Jolyn Chelak and Paul Keel’s set contributed to the beauty of this production, and I loved the artistry of the set. The field backdrop with its detailed sunflowers, the subtle starlight in the back set piece, the circular piece used for “The Traveling Song,” and more made the set a genuinely lovely work of art. The set also was very functional, which made scene changes efficient and quick, contributing to the flow of the show. The giant dragon created by Deb Taylor and Becki Holt was a nice piece of theatre magic, although having three actresses (Kayla Martin, April Kerr, and Katryna Williams) walk in front of the dragon and speaking and singing its lines was an odd choice that didn’t entirely work.

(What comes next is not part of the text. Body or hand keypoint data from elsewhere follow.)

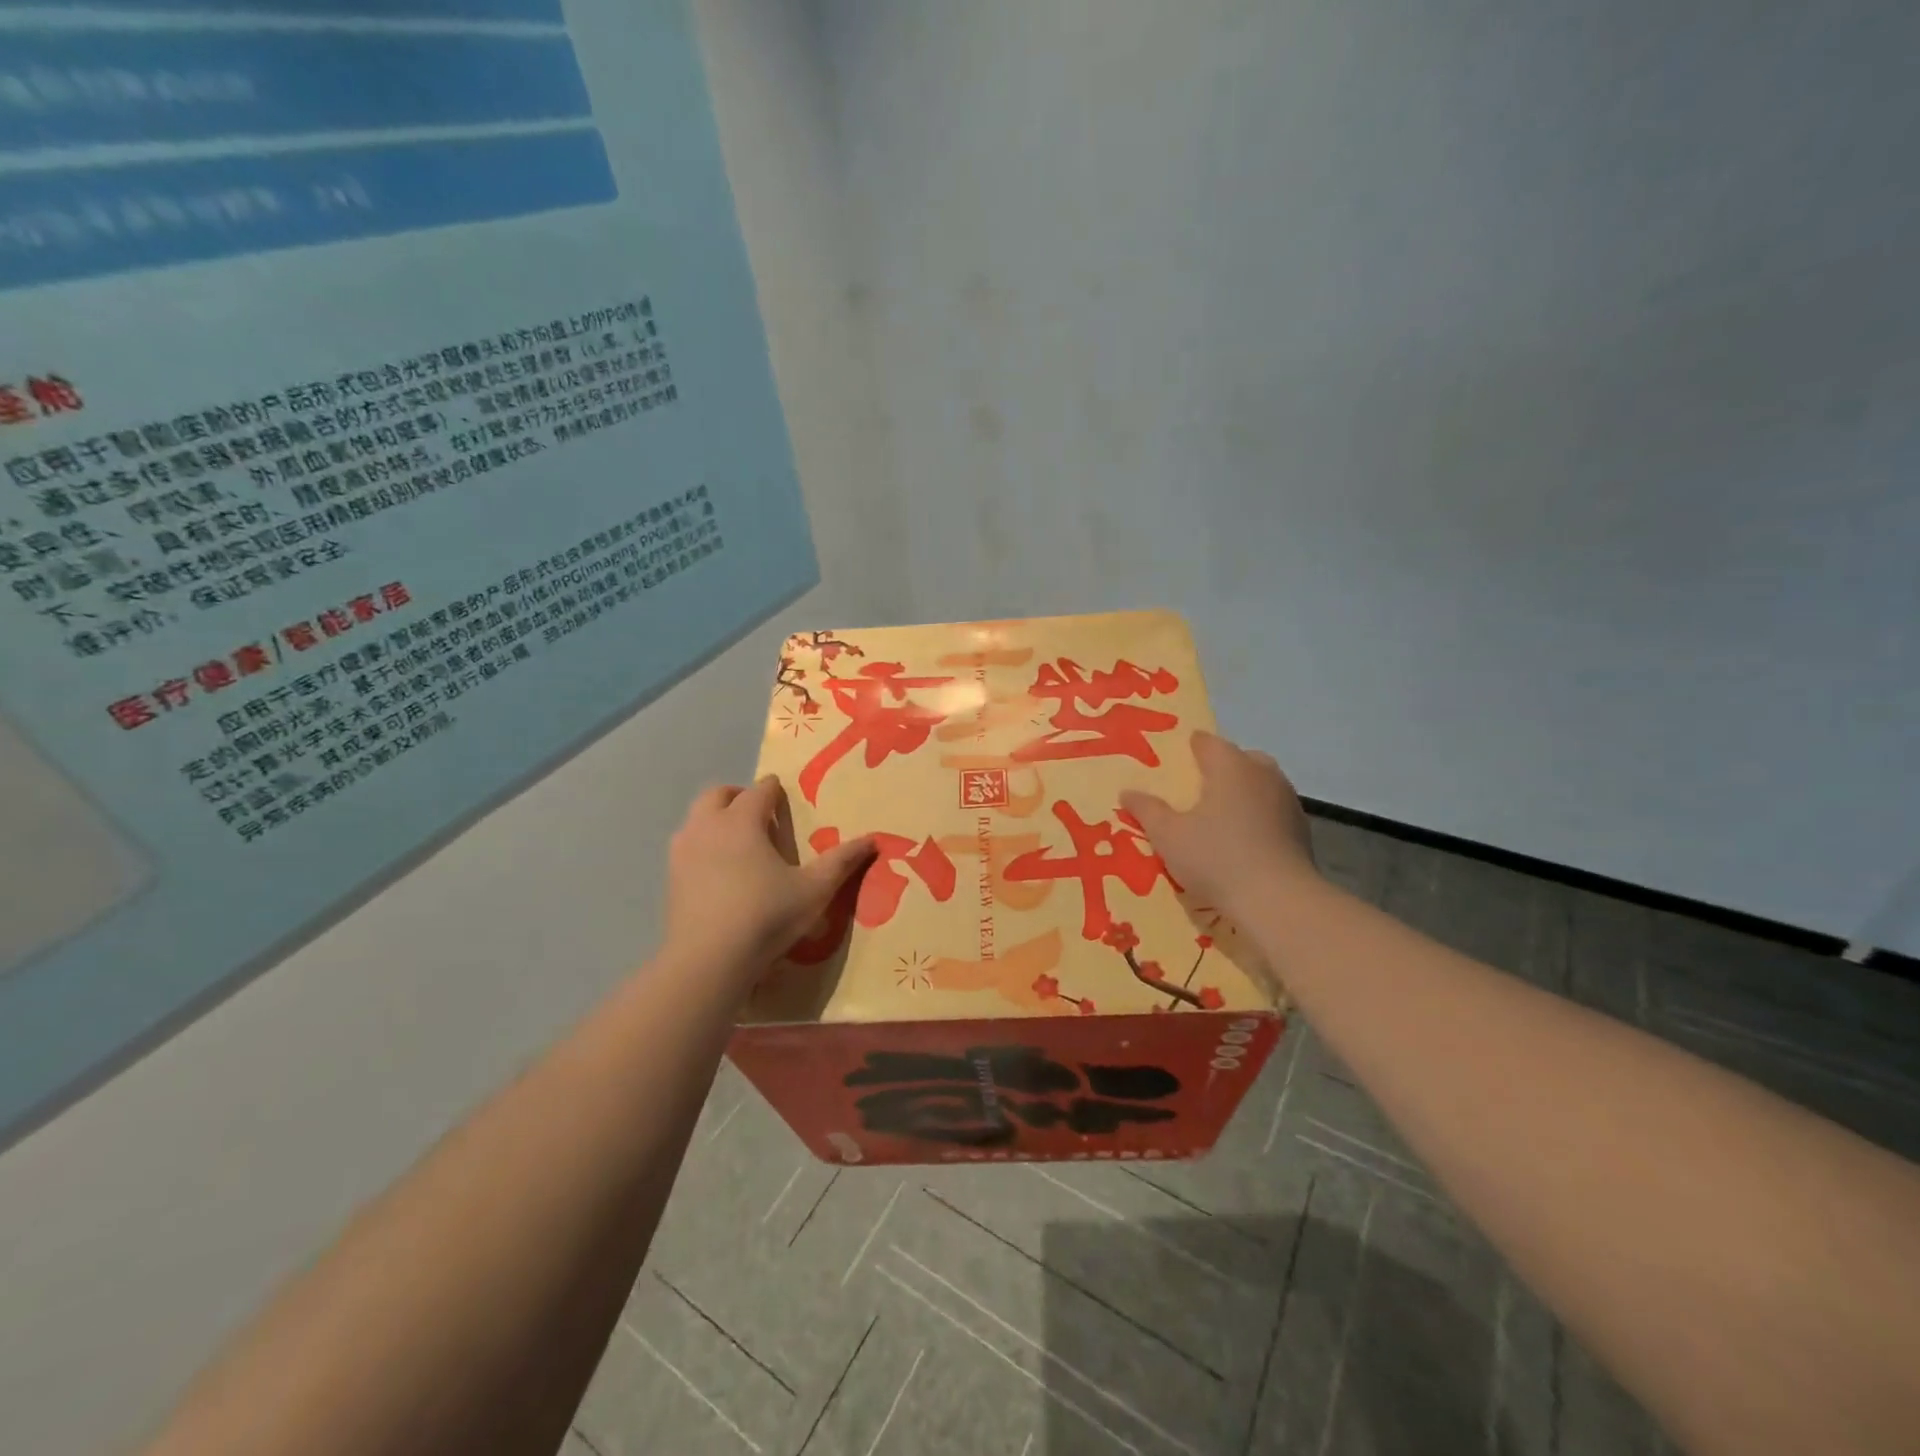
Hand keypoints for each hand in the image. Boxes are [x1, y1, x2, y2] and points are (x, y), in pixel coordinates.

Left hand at [664, 777, 874, 974]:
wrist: (708, 960)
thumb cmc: (766, 916)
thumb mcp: (814, 890)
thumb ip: (842, 861)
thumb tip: (873, 840)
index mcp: (743, 820)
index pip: (759, 790)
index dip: (774, 789)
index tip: (783, 794)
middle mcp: (708, 826)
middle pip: (718, 794)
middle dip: (738, 795)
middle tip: (759, 812)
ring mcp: (683, 851)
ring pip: (697, 818)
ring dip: (716, 818)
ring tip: (739, 841)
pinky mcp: (671, 877)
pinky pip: (687, 845)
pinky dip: (702, 844)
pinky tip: (719, 871)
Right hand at [1121, 731, 1318, 921]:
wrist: (1278, 900)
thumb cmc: (1216, 858)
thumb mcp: (1168, 836)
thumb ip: (1147, 810)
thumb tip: (1127, 792)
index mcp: (1230, 766)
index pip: (1207, 742)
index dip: (1189, 748)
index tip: (1173, 764)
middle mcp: (1263, 773)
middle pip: (1238, 759)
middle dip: (1219, 769)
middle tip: (1196, 791)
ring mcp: (1287, 800)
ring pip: (1260, 784)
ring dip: (1241, 793)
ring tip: (1219, 818)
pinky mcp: (1301, 828)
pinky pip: (1273, 810)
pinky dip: (1258, 817)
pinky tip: (1244, 842)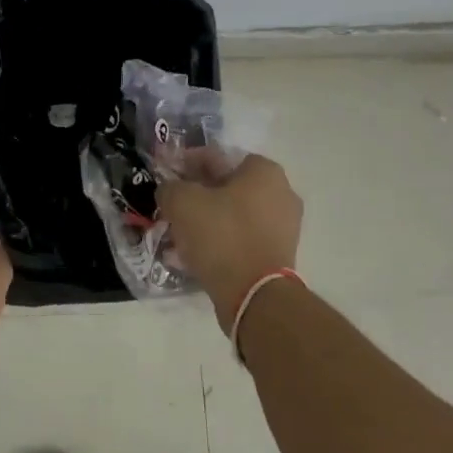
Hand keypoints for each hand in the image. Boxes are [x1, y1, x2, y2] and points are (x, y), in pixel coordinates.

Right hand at [157, 154, 302, 329]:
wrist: (254, 295)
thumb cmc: (220, 235)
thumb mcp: (182, 201)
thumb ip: (170, 187)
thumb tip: (170, 190)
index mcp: (264, 171)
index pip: (218, 157)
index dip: (187, 164)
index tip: (168, 176)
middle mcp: (281, 193)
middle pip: (227, 187)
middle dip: (198, 196)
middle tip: (173, 207)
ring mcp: (284, 226)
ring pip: (233, 216)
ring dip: (207, 221)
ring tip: (179, 235)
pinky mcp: (278, 255)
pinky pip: (241, 239)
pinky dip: (220, 243)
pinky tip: (194, 255)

It’s also important to mention Julie Balazs‘s choreography. None of it was complex, but it was still satisfying because this cast executed the steps with almost as much precision as a drill team, such as in “What’s Up, Duloc?” and “Make a Move.” The cast was well rehearsed, and I never sensed any hesitation on stage about from the cast during the dances. Plus, Balazs kept each characters’ uniqueness in mind when she designed the dances. In “Story of My Life,” for example, the rabbit and Mother Goose moved like their animals in every dance step. These dashes of character in the group numbers made the ensemble feel like it consisted of individuals. Balazs’s “Freak Flag” choreography was energetic and contributed to the song being the flagship number of the show.
Those are some of the many reasons why Shrek The Musical in Herriman is big, bright, and beautiful. Yes, there are some aspects that I didn’t like: Farquaad’s wig looked like a Cher wig instead of a princely bob, and the blue “F” costumes for the knights looked too much like the Facebook logo. Plus, David Lindsay-Abaire‘s script putters slowly in the second act and Jeanine Tesori‘s songs sometimes lack originality. But this is a great production with a talented cast, excellent direction, and a live orchestra (a real treat). So, get the family ready for some fun dancing, some fart jokes, and plenty of heart and take them to this big, bright, beautiful Shrek The Musical.